What is wanted is every line below from the one with "47: (464, 275, 0.61)" up to and including the one with "56: (103, 88, 16.96)", retyped exactly, pictures excluded, nothing else.

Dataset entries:
########################################
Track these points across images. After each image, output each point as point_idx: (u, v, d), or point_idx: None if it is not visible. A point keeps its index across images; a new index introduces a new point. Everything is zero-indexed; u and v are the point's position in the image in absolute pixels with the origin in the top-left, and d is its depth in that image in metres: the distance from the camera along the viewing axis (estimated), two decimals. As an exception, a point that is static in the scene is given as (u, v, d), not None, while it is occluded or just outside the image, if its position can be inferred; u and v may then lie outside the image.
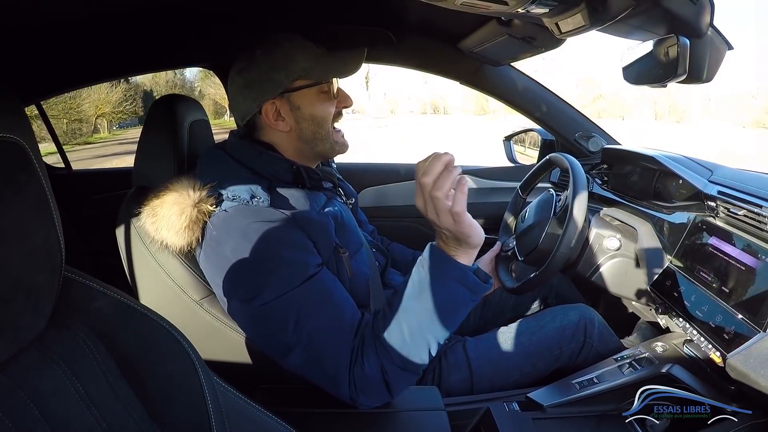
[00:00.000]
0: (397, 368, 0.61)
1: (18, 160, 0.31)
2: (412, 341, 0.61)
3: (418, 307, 0.61)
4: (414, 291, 0.62)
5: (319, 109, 0.74)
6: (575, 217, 0.81)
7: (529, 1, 0.55)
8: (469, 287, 0.61)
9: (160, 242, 0.67)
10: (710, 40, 0.66)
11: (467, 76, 1.35)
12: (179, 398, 0.40)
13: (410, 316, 0.61)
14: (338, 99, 0.77)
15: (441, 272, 0.61)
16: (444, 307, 0.60)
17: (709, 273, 0.74)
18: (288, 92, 0.72)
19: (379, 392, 0.62)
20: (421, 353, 0.62)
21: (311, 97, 0.73)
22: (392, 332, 0.61)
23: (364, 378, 0.60)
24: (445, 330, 0.62)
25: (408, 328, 0.61)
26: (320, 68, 0.72)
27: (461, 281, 0.61)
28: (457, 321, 0.63)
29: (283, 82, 0.72)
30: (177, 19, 1.00)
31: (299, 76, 0.72)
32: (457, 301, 0.61)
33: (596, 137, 1.36)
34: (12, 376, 0.31)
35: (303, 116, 0.73)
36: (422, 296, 0.61)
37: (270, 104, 0.72)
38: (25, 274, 0.31)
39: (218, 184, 0.67)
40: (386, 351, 0.60)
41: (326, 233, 0.68)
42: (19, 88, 1.16)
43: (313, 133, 0.74)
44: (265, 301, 0.61)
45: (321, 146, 0.76)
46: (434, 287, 0.60)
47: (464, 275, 0.61)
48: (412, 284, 0.62)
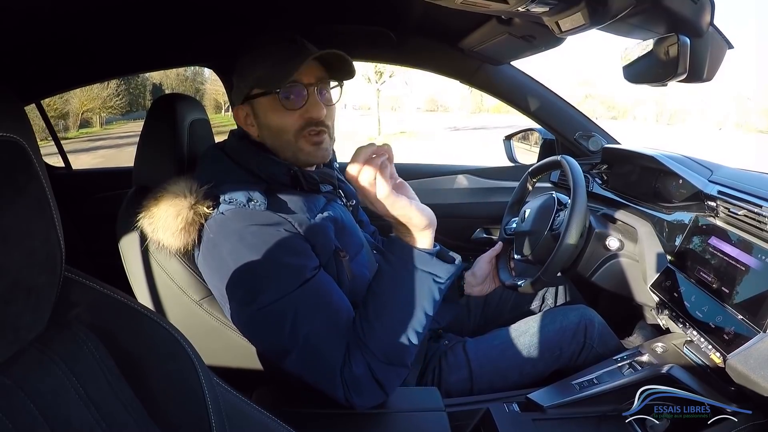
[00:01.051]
0: (383, 364, 0.61)
1: (18, 160, 0.31)
2: (390, 335, 0.61)
3: (388, 301, 0.61)
4: (382, 285, 0.62)
5: (272, 119, 0.71)
6: (567, 243, 0.83)
7: (529, 0, 0.55)
8: (433, 270, 0.61)
9: (157, 243, 0.67)
10: (710, 39, 0.66)
11: (468, 75, 1.35)
12: (179, 398, 0.40)
13: (383, 311, 0.61)
14: (303, 109, 0.70)
15: (401, 261, 0.61)
16: (414, 295, 0.60)
17: (709, 273, 0.74)
18: (248, 99, 0.73)
19: (371, 391, 0.62)
20: (403, 345, 0.62)
21: (266, 106, 0.71)
22: (370, 329, 0.61)
23: (354, 378, 0.61)
24: (421, 317, 0.62)
25: (383, 322, 0.61)
26: (274, 77, 0.69)
27: (423, 265, 0.60)
28: (431, 306, 0.62)
29: (243, 89, 0.73)
30: (177, 19, 1.00)
31: (253, 84, 0.72)
32: (424, 286, 0.61)
33: (596, 137, 1.36)
34: (12, 376, 0.31)
35: (262, 124, 0.73)
36: (390, 288, 0.61)
37: (240, 109, 0.75)
38: (25, 275, 0.31)
39: (216, 185, 0.67)
40: (369, 350, 0.61)
41: (325, 237, 0.68)
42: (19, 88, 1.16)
43: (272, 141, 0.73)
44: (261, 305, 0.61)
45: (283, 154, 0.73)
46: (399, 277, 0.61)
47: (424, 259, 0.60)
48: (379, 279, 0.63)
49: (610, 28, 0.61)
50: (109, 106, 16.79)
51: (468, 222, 1.48)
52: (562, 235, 0.83)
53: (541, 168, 1.03)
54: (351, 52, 0.73)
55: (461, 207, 1.49)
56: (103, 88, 16.96)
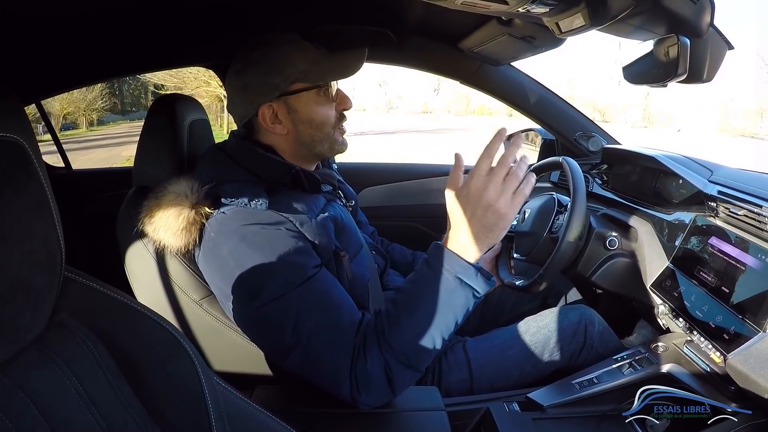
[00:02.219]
0: (402, 366, 0.61)
1: (18, 160, 0.31)
2: (418, 339, 0.61)
3: (424, 304, 0.61)
4: (419, 288, 0.62)
5: (317, 112, 0.73)
6: (564, 248, 0.84)
7: (529, 1, 0.55)
8: (475, 285, 0.61)
9: (158, 243, 0.67)
10: (710, 39, 0.66)
11: (467, 75, 1.35)
12: (179, 398, 0.40)
13: (415, 313, 0.61)
14: (337, 101, 0.76)
15: (447, 270, 0.61)
16: (451, 304, 0.60)
17: (709, 273, 0.74)
18: (285, 95, 0.72)
19: (381, 390, 0.61)
20: (427, 351, 0.62)
21: (309, 100, 0.72)
22: (397, 330, 0.60)
23: (367, 375, 0.60)
24: (449, 328, 0.62)
25: (414, 325, 0.60)
26: (318, 70, 0.71)
27: (467, 279, 0.60)
28: (460, 319, 0.62)
29: (280, 85, 0.71)
30: (178, 19, 1.00)
31: (296, 79, 0.71)
32: (462, 297, 0.61)
33: (596, 137, 1.36)
34: (12, 376, 0.31)
35: (301, 119, 0.73)
36: (428, 294, 0.61)
37: (267, 107, 0.72)
38: (25, 274, 0.31)
39: (217, 185, 0.67)
40: (391, 349, 0.60)
41: (325, 236, 0.68)
42: (19, 88, 1.16)
43: (311, 136, 0.74)
44: (263, 303, 0.61)
45: (319, 148, 0.76)
46: (440, 284, 0.60)
47: (469, 273, 0.61)
48: (417, 282, 0.62)
49: (610, 28, 0.61)
50: (94, 108, 16.75)
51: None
52: (560, 240, 0.84)
53: (543, 167, 1.03)
54: (351, 52, 0.73)
55: None
56: (89, 91, 16.88)
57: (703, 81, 0.69)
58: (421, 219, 1.49)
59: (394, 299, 0.64)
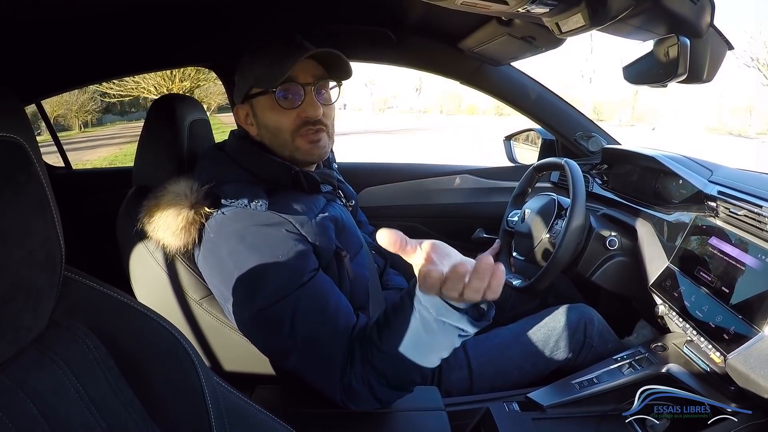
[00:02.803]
0: (385, 387, 0.59)
1: (18, 160, 0.31)
2: (398, 366, 0.57)
3: (404, 338, 0.56)
4: (399, 323, 0.56)
5: (270, 118, 0.72)
6: (560, 255, 0.84)
7: (529, 1, 0.55)
8: (460, 325, 0.54)
9: (157, 242, 0.67)
10: (710, 40, 0.66)
11: (467, 75, 1.35)
12: (179, 398, 0.40)
13: (395, 343, 0.56)
14: (300, 108, 0.71)
15: (429, 311, 0.53)
16: (431, 346, 0.56)
17: (709, 273, 0.74)
18: (248, 99, 0.74)
19: (368, 402, 0.61)
20: (409, 379, 0.60)
21: (264, 105, 0.72)
22: (378, 355, 0.58)
23: (352, 389, 0.59)
24: (434, 361, 0.58)
25: (393, 358, 0.57)
26: (268, 76, 0.69)
27: (450, 321, 0.53)
28: (446, 353, 0.58)
29: (243, 88, 0.74)
30: (178, 19, 1.00)
31: (252, 84, 0.72)
32: (448, 337, 0.55)
33: (596, 137, 1.36)
34: (12, 376, 0.31)
35: (260, 124, 0.74)
36: (408, 332, 0.55)
37: (240, 108, 0.75)
38: (25, 275, 0.31)
39: (216, 185, 0.67)
40: (373, 369, 0.58)
41: (325, 236, 0.68)
42: (19, 88, 1.16)
43: (270, 141, 0.74)
44: (261, 306, 0.61)
45: (280, 153, 0.74)
46: (420, 325, 0.54)
47: (452, 315, 0.53)
48: (398, 314, 0.56)
49: (610, 29, 0.61)
50: (86, 111, 16.73)
51: (468, 222, 1.48)
52: (557, 247, 0.84)
53: (546, 165, 1.04)
54: (351, 53, 0.73)
55: (461, 207, 1.49)
56: (81, 93, 16.86)
57: (703, 81, 0.69)
58: (421, 219, 1.50)
59: (378, 323, 0.60)
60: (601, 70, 24.94)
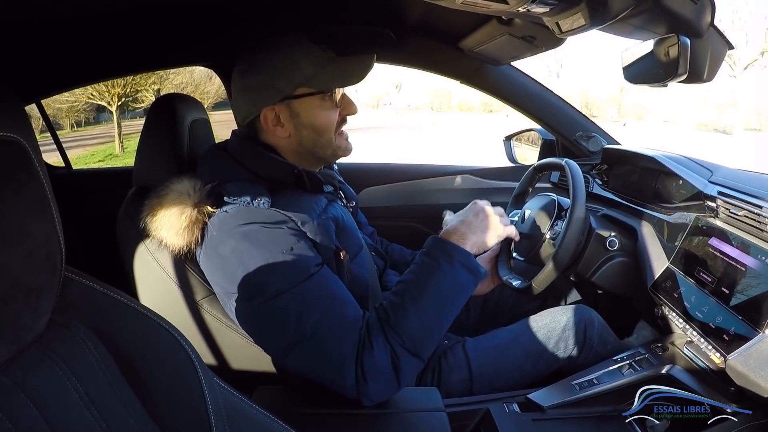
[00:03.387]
0: (408, 353, 0.62)
1: (18, 160, 0.31)
2: (424, 325, 0.63)
3: (430, 290, 0.64)
4: (423, 277, 0.66)
5: (320, 118, 0.72)
6: (560, 258, 0.85)
7: (529, 1, 0.55)
8: (473, 271, 0.68)
9: (159, 242, 0.67)
10: (710, 39, 0.66)
11: (468, 75, 1.35)
12: (179, 398, 0.40)
13: (421, 299, 0.64)
14: (341, 106, 0.75)
15: (448, 257, 0.66)
16: (452, 288, 0.66)
17: (709, 274, 0.74)
18: (288, 99, 0.71)
19: (388, 379, 0.61)
20: (431, 337, 0.64)
21: (312, 105, 0.71)
22: (403, 317, 0.62)
23: (374, 364, 0.60)
24: (454, 310, 0.67)
25: (420, 312, 0.63)
26: (324, 76, 0.70)
27: (466, 264, 0.67)
28: (460, 305, 0.68)
29: (284, 89, 0.70)
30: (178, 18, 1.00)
31: (301, 83, 0.70)
32: (462, 283, 0.67)
33: (596, 137, 1.35)
34: (12, 376, 0.31)
35: (303, 124, 0.72)
36: (433, 280, 0.65)
37: (269, 110, 0.71)
38: (25, 274, 0.31)
39: (219, 184, 0.67)
40: (398, 335, 0.62)
41: (326, 236, 0.68)
42: (19, 88, 1.16)
43: (313, 140, 0.74)
44: (266, 299, 0.61)
45: (322, 152, 0.75)
46: (442, 270, 0.65)
47: (468, 258, 0.68)
48: (420, 272, 0.66)
49: (610, 28, 0.61)
50: (76, 111, 16.76)
51: (468, 222, 1.47)
52: (556, 249, 0.85)
53: (547, 165, 1.04)
54: (351, 52, 0.73)
55: (461, 207, 1.49)
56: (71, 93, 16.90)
57: (703, 81, 0.69)
58: (421, 219, 1.49)
59: (396, 290, 0.66)
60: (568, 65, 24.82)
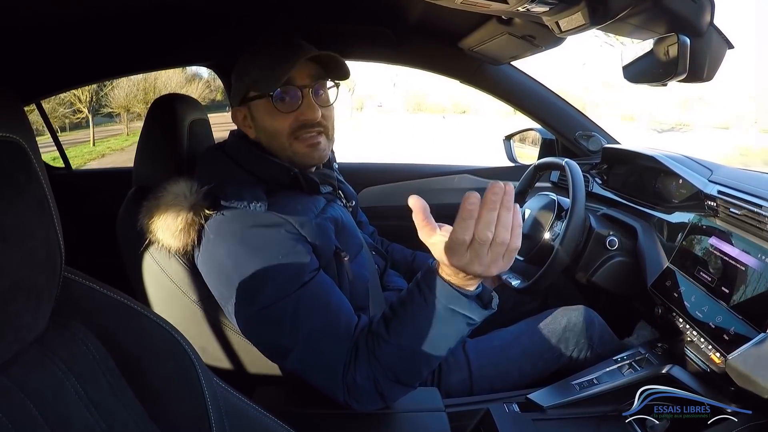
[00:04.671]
0: (390, 381, 0.60)
1: (18, 160, 0.31)
2: (406, 359, 0.59)
3: (412, 328, 0.58)
4: (409, 314, 0.59)
5: (267, 122, 0.71)
6: (558, 258, 0.85)
7: (529, 0, 0.55)
8: (469, 313, 0.57)
9: (157, 243, 0.67)
10: (710, 39, 0.66)
11: (467, 74, 1.35)
12: (179, 398, 0.40)
13: (403, 335, 0.59)
14: (298, 111, 0.70)
15: (437, 298, 0.56)
16: (441, 332, 0.58)
17: (709, 273, 0.74)
18: (246, 102, 0.73)
19: (372, 401, 0.61)
20: (417, 370, 0.61)
21: (262, 108, 0.71)
22: (386, 349, 0.59)
23: (357, 387, 0.60)
24: (442, 351, 0.60)
25: (401, 346, 0.59)
26: (265, 79, 0.69)
27: (459, 309, 0.56)
28: (454, 343, 0.60)
29: (240, 91, 0.73)
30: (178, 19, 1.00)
31: (250, 87, 0.72)
32: (455, 325, 0.58)
33: (596, 136, 1.35)
34: (12, 376, 0.31)
35: (258, 127, 0.73)
36: (417, 321, 0.58)
37: (237, 110, 0.75)
38: (24, 275, 0.31)
39: (216, 186, 0.67)
40: (380, 365, 0.59)
41: (325, 237, 0.68)
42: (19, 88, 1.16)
43: (268, 144, 0.73)
44: (261, 306, 0.61)
45: (281, 156, 0.73)
46: (430, 312, 0.57)
47: (462, 302, 0.56)
48: (407, 305, 0.59)
49: (610, 28, 0.61)
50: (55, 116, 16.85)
51: (468, 222, 1.47)
52: (555, 250, 0.85)
53: (547, 165, 1.04)
54: (351, 52, 0.73)
55: None
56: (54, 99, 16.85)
57: (703, 80, 0.69)
58: None
59: (385, 316, 0.61)
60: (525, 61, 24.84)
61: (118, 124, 13.38)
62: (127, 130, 12.88)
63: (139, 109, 12.86)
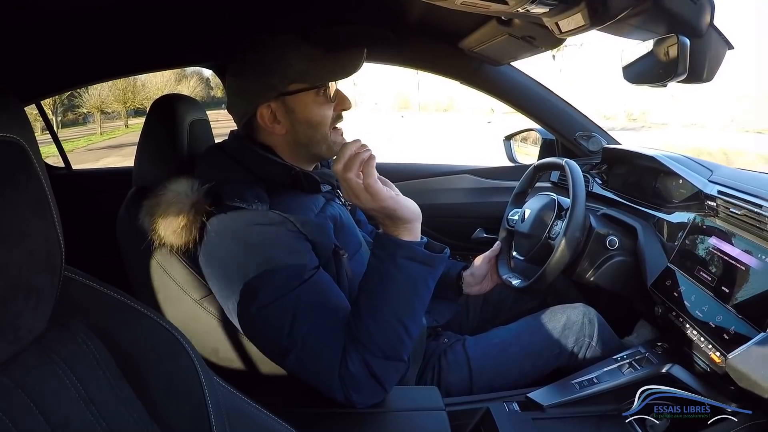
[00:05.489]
0: (379, 359, 0.61)
1: (18, 160, 0.31)
2: (383, 330, 0.62)
3: (378, 296, 0.62)
4: (372, 281, 0.63)
5: (314, 113, 0.72)
6: (558, 257, 0.85)
7: (529, 1, 0.55)
8: (422, 261, 0.62)
9: (158, 242, 0.67)
10: (710, 39, 0.66)
11: (467, 75, 1.35)
12: (179, 398, 0.40)
13: (374, 306, 0.62)
14: (336, 101, 0.74)
15: (389, 255, 0.62)
16: (404, 288, 0.62)
17: (709, 273, 0.74)
18: (283, 95, 0.71)
19: (370, 387, 0.62)
20: (398, 338, 0.62)
21: (307, 100, 0.71)
22: (363, 326, 0.61)
23: (351, 376, 0.61)
24: (413, 309, 0.63)
25: (375, 318, 0.61)
26: (316, 71, 0.70)
27: (412, 258, 0.62)
28: (424, 298, 0.64)
29: (278, 86, 0.70)
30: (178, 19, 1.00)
31: (294, 79, 0.70)
32: (414, 278, 0.62)
33: (596, 137, 1.35)
34: (12, 376, 0.31)
35: (298, 120, 0.72)
36: (380, 284, 0.62)
37: (265, 107, 0.71)
38: (25, 274, 0.31)
39: (217, 185, 0.67)
40: (363, 346, 0.61)
41: (324, 235, 0.68)
42: (19, 88, 1.16)
43: (308, 136, 0.73)
44: (261, 305, 0.61)
45: (317, 149, 0.74)
46: (387, 271, 0.62)
47: (412, 251, 0.62)
48: (369, 275, 0.64)
49: (609, 28, 0.61)
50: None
51: (468, 222, 1.48)
52: (555, 249, 0.85)
53: (547, 165, 1.04)
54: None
55: (461, 207, 1.49)
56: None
57: (702, 81, 0.69)
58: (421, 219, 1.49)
59: (357, 297, 0.65)
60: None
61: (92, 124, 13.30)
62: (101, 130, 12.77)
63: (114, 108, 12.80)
########################################
» **YOUR SOLUTION**:
47: (464, 275, 0.61)
48: (412, 284, 0.62)
[00:01.051]
0: (383, 364, 0.61)
1: (18, 160, 0.31)
2: (390, 335, 0.61)
3: (388, 301, 0.61)
4: (382, 285, 0.62)
5: (272, 119, 0.71)
6: (567, 243, 0.83)
7: (529, 0, 0.55)
8: (433, 270, 0.61)
9: (157, 243, 0.67)
10: (710, 39, 0.66)
11: (468, 75, 1.35)
12: (179, 398, 0.40)
13: (383, 311, 0.61)
14: (303, 109, 0.70)
15: (401, 261, 0.61)
16: (414, 295, 0.60)
17: (709, 273, 0.74)
18: (248, 99, 0.73)
19: (371, 391, 0.62)
20: (403, 345, 0.62)
21: (266, 106, 0.71)
22: (370, 329, 0.61)
23: (354, 378, 0.61)
24: (421, 317, 0.62)
25: (383, 322, 0.61)
26: (274, 77, 0.69)
27: (423, 265, 0.60)
28: (431, 306, 0.62)
29: (243, 89, 0.73)
30: (177, 19, 1.00)
31: (253, 84, 0.72)
32: (424, 286, 0.61)
33: (596, 137, 1.36)
34: (12, 376, 0.31)
35: (262, 124, 0.73)
36: (390, 288, 0.61)
37: (240, 109, 0.75)
38: (25, 275, 0.31)
39: (216, 185, 0.67)
40: (369, 350, 0.61)
41: (325, 237, 0.68)
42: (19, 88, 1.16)
43: (272, 141, 0.73)
44: (261, 305, 0.61)
45: (283, 154, 0.73)
46: (399, 277, 0.61)
47: (424, 259, 0.60)
48: (379, 279, 0.63)
49: (610, 28, 0.61)
50: (109, 106, 16.79)
51: (468, 222, 1.48)
52: (562, 235, 0.83)
53: (541, 168, 1.03)
54: (351, 52, 0.73)
55: (461, 207, 1.49)
56: (103, 88, 16.96)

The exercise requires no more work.